The district court’s order granting TPS’s motion for summary judgment on Count I of its complaint is reversed. The breach of contract claim is remanded to the district court for consideration of any remaining defenses which TPS may have raised.
Ill
General Commercial also sued TPS and TPS’s former president, William Teags, for tortious interference with a contract and intentional interference with prospective economic advantage.
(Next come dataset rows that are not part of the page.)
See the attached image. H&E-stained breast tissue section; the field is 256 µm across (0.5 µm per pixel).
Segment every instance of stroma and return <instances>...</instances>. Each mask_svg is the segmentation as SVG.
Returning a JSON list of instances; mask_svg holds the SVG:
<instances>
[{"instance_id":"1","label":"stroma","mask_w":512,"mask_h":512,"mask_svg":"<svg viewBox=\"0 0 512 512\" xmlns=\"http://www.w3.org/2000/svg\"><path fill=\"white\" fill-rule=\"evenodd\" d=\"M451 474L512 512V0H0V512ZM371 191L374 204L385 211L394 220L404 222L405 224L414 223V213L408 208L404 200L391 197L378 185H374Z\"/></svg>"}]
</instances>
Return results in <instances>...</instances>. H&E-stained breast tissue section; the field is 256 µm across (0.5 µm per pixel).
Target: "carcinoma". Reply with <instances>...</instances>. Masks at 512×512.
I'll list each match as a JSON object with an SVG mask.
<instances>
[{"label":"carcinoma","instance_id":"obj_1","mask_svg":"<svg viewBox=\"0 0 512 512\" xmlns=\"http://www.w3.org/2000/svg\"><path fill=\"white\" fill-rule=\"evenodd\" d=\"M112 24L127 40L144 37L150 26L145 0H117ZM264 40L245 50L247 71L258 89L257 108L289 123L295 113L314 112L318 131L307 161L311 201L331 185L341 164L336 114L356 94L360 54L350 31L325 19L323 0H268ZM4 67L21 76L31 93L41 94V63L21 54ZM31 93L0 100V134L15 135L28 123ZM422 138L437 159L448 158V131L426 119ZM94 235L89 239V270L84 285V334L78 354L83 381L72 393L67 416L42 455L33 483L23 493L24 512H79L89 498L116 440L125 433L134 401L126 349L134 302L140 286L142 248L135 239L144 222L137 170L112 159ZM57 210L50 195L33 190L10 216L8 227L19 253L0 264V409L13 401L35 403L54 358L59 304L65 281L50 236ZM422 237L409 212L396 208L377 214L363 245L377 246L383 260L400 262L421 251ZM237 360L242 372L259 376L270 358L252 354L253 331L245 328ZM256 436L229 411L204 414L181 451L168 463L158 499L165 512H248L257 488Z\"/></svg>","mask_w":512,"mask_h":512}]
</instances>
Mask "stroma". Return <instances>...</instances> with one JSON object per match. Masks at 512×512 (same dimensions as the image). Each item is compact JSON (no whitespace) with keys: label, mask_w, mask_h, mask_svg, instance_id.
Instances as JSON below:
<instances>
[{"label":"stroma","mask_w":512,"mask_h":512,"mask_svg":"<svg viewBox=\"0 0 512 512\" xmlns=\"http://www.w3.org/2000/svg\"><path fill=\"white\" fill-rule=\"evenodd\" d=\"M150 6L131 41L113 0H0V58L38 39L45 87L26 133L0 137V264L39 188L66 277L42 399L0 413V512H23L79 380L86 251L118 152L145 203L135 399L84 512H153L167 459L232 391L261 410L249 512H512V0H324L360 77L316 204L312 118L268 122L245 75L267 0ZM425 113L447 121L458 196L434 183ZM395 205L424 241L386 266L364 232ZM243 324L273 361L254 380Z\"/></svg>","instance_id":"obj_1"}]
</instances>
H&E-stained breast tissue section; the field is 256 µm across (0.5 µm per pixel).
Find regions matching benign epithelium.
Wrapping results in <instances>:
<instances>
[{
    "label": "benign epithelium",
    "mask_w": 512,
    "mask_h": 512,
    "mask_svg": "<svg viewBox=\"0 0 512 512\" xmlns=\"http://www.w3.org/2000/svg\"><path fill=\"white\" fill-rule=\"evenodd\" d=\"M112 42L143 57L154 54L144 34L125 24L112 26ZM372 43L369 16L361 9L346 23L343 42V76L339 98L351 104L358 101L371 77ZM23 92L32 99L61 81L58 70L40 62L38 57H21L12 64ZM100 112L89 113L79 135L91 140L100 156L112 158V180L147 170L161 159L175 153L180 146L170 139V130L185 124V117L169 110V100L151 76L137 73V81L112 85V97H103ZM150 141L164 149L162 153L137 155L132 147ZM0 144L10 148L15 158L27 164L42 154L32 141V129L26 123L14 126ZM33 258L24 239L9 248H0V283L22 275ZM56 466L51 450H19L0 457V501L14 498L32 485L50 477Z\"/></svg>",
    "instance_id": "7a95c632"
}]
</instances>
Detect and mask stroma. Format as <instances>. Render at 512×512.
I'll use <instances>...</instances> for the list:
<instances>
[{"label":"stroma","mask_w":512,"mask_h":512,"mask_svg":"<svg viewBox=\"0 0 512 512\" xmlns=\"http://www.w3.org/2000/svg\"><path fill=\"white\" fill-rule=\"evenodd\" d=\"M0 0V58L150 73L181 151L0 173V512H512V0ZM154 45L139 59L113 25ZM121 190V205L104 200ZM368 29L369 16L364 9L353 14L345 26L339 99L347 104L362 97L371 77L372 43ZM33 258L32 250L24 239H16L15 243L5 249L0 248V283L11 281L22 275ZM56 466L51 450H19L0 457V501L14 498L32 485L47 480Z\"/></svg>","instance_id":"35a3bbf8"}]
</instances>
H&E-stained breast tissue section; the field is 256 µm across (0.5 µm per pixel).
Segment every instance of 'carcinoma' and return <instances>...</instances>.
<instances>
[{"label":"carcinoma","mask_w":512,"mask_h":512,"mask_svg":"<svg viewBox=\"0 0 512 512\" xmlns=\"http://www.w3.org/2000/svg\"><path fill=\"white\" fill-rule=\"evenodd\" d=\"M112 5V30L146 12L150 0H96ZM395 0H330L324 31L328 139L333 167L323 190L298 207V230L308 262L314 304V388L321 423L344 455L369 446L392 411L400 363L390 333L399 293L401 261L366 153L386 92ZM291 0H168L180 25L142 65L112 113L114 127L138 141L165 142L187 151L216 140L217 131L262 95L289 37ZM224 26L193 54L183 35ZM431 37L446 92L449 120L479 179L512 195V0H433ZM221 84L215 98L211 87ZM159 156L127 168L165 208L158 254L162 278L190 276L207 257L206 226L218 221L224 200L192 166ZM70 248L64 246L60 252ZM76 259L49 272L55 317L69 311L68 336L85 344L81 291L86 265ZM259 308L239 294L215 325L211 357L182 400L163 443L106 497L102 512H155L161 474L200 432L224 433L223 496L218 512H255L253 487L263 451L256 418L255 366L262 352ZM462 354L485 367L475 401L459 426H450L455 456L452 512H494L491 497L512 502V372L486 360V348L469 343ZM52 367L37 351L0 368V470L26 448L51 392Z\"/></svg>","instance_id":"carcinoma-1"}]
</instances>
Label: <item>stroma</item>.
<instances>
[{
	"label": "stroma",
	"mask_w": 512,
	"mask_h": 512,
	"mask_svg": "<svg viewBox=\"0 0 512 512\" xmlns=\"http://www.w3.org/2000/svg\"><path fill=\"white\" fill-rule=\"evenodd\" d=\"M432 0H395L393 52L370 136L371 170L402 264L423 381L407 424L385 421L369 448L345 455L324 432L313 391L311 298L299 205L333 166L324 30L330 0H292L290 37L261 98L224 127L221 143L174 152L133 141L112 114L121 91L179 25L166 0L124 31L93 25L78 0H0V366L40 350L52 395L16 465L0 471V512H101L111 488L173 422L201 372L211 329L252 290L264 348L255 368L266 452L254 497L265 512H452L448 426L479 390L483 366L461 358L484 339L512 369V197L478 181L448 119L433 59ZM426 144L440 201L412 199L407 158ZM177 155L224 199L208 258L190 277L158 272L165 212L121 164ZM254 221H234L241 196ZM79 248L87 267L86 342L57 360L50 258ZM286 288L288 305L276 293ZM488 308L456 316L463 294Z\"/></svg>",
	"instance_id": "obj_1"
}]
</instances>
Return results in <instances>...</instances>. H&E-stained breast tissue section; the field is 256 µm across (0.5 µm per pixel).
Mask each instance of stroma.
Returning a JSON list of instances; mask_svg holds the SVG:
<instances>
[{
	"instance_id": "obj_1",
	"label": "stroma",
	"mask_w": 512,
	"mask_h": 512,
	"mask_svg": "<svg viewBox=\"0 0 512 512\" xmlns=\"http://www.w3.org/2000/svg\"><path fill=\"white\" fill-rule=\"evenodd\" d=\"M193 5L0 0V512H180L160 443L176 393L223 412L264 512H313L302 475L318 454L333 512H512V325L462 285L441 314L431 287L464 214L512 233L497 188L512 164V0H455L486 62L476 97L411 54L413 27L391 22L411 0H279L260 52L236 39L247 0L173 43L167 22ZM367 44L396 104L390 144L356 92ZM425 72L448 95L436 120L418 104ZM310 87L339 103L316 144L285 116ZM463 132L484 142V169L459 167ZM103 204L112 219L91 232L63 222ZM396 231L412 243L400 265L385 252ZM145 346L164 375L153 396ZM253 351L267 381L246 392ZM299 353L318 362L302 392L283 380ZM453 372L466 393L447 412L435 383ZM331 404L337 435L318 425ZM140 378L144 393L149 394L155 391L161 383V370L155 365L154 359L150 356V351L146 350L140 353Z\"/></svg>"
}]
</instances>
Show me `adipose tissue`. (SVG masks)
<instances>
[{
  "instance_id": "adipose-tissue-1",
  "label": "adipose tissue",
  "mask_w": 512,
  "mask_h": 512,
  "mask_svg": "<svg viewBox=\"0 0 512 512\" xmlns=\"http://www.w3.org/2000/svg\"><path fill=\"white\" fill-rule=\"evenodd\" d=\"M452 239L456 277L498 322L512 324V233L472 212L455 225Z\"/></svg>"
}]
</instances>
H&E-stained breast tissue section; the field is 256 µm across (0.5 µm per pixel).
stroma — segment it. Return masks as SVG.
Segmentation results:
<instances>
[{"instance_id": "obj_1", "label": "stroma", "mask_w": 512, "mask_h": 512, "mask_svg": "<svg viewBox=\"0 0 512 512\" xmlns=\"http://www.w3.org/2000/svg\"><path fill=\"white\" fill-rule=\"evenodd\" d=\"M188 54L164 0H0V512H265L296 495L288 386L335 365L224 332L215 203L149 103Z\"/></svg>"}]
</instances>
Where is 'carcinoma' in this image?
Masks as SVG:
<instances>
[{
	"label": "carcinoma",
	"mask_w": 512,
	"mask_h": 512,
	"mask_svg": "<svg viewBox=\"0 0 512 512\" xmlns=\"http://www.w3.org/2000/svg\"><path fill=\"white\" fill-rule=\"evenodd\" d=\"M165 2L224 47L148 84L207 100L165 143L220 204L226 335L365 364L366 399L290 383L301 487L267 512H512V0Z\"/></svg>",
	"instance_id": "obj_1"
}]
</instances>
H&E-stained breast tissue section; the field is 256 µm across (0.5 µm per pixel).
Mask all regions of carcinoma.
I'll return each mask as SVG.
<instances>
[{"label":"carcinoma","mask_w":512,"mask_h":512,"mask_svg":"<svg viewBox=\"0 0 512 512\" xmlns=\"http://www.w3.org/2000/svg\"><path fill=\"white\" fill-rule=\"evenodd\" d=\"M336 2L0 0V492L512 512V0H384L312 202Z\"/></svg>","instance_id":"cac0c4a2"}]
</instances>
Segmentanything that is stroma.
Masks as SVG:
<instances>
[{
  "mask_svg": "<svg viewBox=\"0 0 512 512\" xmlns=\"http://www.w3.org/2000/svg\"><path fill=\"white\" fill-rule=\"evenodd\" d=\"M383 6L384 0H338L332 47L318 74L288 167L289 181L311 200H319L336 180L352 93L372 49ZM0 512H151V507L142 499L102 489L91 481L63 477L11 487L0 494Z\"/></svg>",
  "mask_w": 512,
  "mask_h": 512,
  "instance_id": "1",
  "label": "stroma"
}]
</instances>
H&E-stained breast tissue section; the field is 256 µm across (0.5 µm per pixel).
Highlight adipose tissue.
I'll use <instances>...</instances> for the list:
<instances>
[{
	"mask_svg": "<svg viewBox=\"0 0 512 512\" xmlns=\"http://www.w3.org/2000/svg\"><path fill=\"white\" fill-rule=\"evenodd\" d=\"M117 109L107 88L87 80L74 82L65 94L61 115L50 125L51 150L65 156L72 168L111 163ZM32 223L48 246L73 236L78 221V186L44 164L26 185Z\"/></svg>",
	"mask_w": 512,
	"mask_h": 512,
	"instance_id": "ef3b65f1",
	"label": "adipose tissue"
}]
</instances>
These claims were based on General Commercial’s expectation of receiving further business from Disney, business which TPS appropriated for itself.
To sustain a claim for tortious interference with a contract or prospective economic advantage, General Commercial must allege some injury — like the misappropriation of trade secrets — not compensated by contract remedies.
The district court’s order denying General Commercial’s motion for summary judgment and granting TPS’s cross-motion is AFFIRMED in part, REVERSED in part and REMANDED; the order denying defendants’ motion for costs and attorney’s fees is AFFIRMED. Each side will bear its own costs on appeal.
Notes
. The holdings of Boughton and King are similarly unequivocal, and apply without regard to whether or not the contract limits a party’s right to use a piece of property. See Scott v. Snelling & Snelling, Inc.,
. This is especially true here because the contract includes a liquidated damages clause that sets the price TPS must pay for taking Disney’s business from General Commercial: 25 percent of TPS’s gross invoices to Disney. This price remains constant no matter how underhanded TPS's scheme for obtaining the work, be it using its relationship with General Commercial to gain access to key employees at Disney, or breaching any fiduciary relationship it might have had with General Commercial.